Jalouse
C’était il y a 5, 6 ans peut être, j’arrive à un âge où je n’ai plus vraiment la notion du temps. Bref, je revenais d’un week-end à La Rochelle, quand dans le TGV, me penchant pour récupérer ma valise, je me heurte légèrement à une femme qui faisait de même. Nous nous relevons de concert afin de nous excuser mutuellement et poliment, quand je croise son regard et m’aperçois qu’il s’agit ni plus ni moins de mon actrice préférée de tous les temps. Karin Viard. Pétrifiée de surprise je lui assène un débilissime : « J’adore ce que vous faites » accompagné d’un sourire tout aussi niais. Je pense que j’aurais eu moins honte si je lui avais dit qu’elle avait de la salade coincée entre les dents. Non mais franchement, j’adore ce que vous faites, quel sens du dialogue Emmanuelle, tu devrais écrire un blog…

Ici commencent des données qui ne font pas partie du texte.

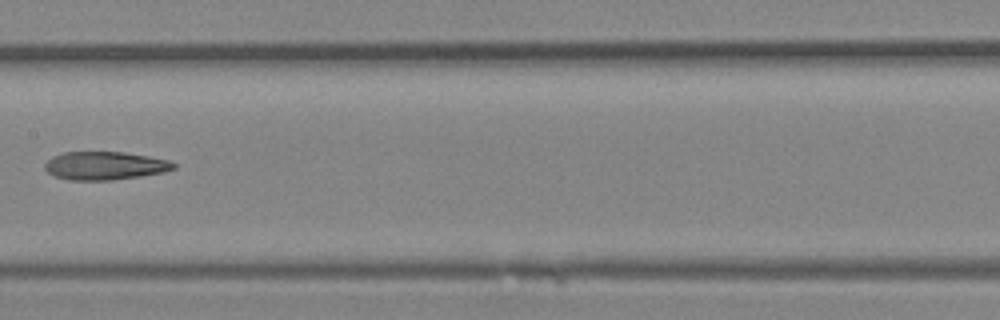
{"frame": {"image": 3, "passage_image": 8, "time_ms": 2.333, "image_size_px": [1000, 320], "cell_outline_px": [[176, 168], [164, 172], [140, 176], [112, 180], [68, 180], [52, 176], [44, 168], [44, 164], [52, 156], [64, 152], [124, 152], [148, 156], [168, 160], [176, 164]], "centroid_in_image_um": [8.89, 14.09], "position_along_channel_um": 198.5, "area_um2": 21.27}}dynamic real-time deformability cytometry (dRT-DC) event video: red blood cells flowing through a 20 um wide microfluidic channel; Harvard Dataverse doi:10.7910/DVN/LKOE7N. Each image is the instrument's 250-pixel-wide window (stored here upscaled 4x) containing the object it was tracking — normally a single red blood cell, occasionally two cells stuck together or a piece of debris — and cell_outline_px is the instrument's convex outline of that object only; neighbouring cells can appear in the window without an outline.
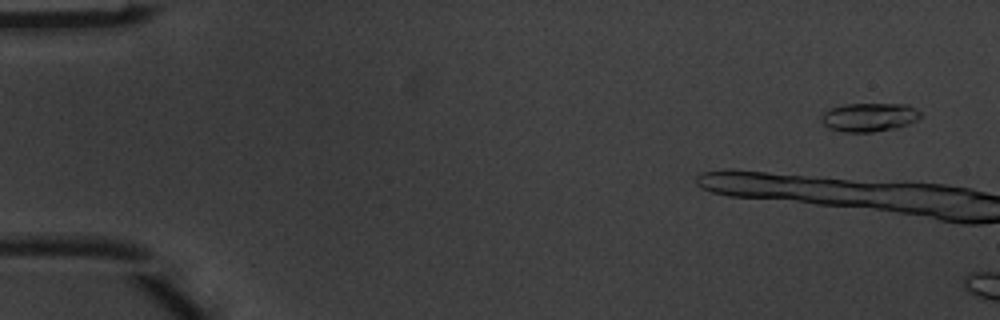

Tout ça pour dire que cette femme je l’adore, elle peut tout jouer, pour moi c’est la meilleure. Découverte et adorée dans « La nouvelle Eve » je n’ai depuis manqué aucun de ses films. Comme certains auteurs dont on achète le dernier roman sans même lire la 4ème de couverture, je vais voir les films avec Karin Viard sans même m’enquérir de la bande annonce.
Une fois n’est pas coutume, j’ai découvert celle de « Jalouse » dès cet été et j’avais très envie de le découvrir sur grand écran.
Le pitch ?
Nathalie Pêcheux professeure de lettres divorcée, passe quasiment du jour au lendemain de mère attentionnée à jalouse maladive. Si sa première cible est sa ravissante fille de 18 ans, Mathilde, danseuse classique, son champ d’action s’étend bientôt à ses amis, ses collègues, voire son voisinage…
Tatie Danielle habillée en Prada. Jubilatoire !
Je m’attendais à une comédie plutôt légère mais je ne sais pas si c’est l’âge, les hormones, le talent de l’actrice ou un peu des trois, car si j’ai évidemment beaucoup ri avec des dialogues percutants, j’ai passé quasiment la moitié du film à pleurer.
J’ai longtemps pensé que je n’arrivais pas à lui en vouloir parce que c’était elle, alors qu’en fait je n’arrivais pas à lui en vouloir parce que c’était moi. Cette femme entière, Nathalie, c’est moi, c’est mon amie, ma mère, ma sœur, c’est toute la sensibilité des femmes et la difficulté d’en être une. C’est tout ce qui m’effraie mais que je peux comprendre. C’est tout ce que nous pouvons devenir un jour si nous nous oublions en chemin. C’est tout ce que la vie peut faire de nous si nous ne sommes pas vigilantes. C’est tout le poids de la société pouvant réussir à nous faire croire que nous ne valons plus rien au delà de 30 ans. C’est tout ce que nous risquons d’incarner si nous ne pratiquons pas cette fameuse autobienveillance dont nous avons déjà parlé ici.
C’est sans doute pour cela que nous aimons l’héroïne malgré les horreurs qu’elle distille tout au long du film.
« Jalouse » met aussi en lumière l’entourage de Nathalie qui, contrairement à elle, redouble de gentillesse et tente de la sauver. Elle n’est pas seule, ils veulent tous lui éviter de perdre pieds. C’est peut être même justement cette gentillesse qui lui est insupportable, et puis, nous le savons bien, la solitude est ailleurs, et nous sommes seuls à décider de qui nous voulons vraiment être. Dans « Jalouse », la renaissance vient de là où l’on ne l’attend pas et c’est terriblement poétique.
Les seconds rôles féminins sont très justes et même celle qu’on voudrait détester par solidarité féminine, la salope de nouvelle nana de l’ex mari, on n’y arrive même pas tant l’œil des frères Foenkinos est bienveillant à l’égard des femmes. Il passe haut la main le test de Bechdel et que c’est agréable.
J’ai lu sur des affiches que Karin Viard est dans « Jalouse » au sommet de son art, j’ajouterais en plus qu’elle n’a jamais été aussi belle, aussi féminine, aussi femme.
Une quadra vert foncé comme on aime chez Suzane Green, parfaitement imparfaite.
Courez y les yeux fermés et bouchez vous les oreilles quand son amie (et quelle amie: Anne Dorval toujours parfaite) parle de nourriture vegan 😉
Jalouse, de Stéphane et David Foenkinos est en salle depuis le 8 Novembre.